Government contributions will be halved starting July 1 (from $521 to $261 per year).
Brent said the reduction may also disproportionately affect lower- to middle-income savers, who benefit most from the relative boost it provides.
“For employers and small businesses, the phased increases in compulsory contributions may present budgetary challenges, especially in tighter economic
environments. We recommend business owners factor these changes into their long-term payroll and cashflow planning early.”
Younger workers (ages 16 and 17) will be eligible for both government contributions from July 2025 and employer contributions from April 2026.
Brent said this was an “encouraging shift” that “gives young people a genuine head start — not just in financial contributions, but in cultivating good saving habits early.”
Checketts McKay Law director Fraser Sinclair said the main positive aspect for business was the announcement of the Investment Boost initiative, which is a tax incentive for businesses to invest in productive assets.

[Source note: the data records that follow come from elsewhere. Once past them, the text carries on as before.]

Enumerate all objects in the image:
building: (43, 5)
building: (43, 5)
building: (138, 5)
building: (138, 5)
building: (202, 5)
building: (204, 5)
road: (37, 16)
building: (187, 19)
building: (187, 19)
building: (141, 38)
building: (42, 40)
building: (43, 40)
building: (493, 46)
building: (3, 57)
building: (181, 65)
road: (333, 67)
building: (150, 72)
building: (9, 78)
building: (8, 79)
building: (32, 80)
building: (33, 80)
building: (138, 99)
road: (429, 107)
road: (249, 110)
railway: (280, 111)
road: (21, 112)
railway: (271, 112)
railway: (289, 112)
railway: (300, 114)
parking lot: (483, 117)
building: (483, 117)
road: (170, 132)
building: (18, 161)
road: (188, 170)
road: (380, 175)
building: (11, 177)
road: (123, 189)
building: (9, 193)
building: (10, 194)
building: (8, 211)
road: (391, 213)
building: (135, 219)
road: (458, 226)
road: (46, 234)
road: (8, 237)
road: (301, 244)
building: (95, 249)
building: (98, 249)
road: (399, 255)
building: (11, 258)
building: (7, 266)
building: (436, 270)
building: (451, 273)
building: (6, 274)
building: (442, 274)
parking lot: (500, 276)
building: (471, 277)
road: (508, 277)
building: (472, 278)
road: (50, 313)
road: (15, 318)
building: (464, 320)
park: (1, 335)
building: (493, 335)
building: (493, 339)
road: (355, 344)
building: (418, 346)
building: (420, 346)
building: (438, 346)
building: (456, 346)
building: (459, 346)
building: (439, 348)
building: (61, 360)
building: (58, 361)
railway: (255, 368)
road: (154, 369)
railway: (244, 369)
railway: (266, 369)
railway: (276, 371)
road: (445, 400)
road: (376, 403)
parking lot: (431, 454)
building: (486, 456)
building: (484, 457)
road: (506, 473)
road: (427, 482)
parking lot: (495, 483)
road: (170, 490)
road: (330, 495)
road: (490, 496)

“The government is anticipating that this will incentivise businesses to invest in productive assets like machinery, tools, and equipment.
“The announcement indicated that they expect this incentive to lift gross domestic product (GDP) by one per cent and wages by 1.5 per cent over the next 20 years, with half of those gains in the next five years.”
With Investment Boost, businesses can deduct 20 per cent of a new asset’s value from that year’s taxable income, on top of normal depreciation.
Because the cashflow from investments improves, more investment opportunities become financially viable and therefore more take place.
If you’re a farmer or a business about to buy a new asset such as a tractor or vehicle, talk to your accountant - you’ll be able to offset 20 per cent of the purchase price when it comes to paying your tax bill at the end of the year.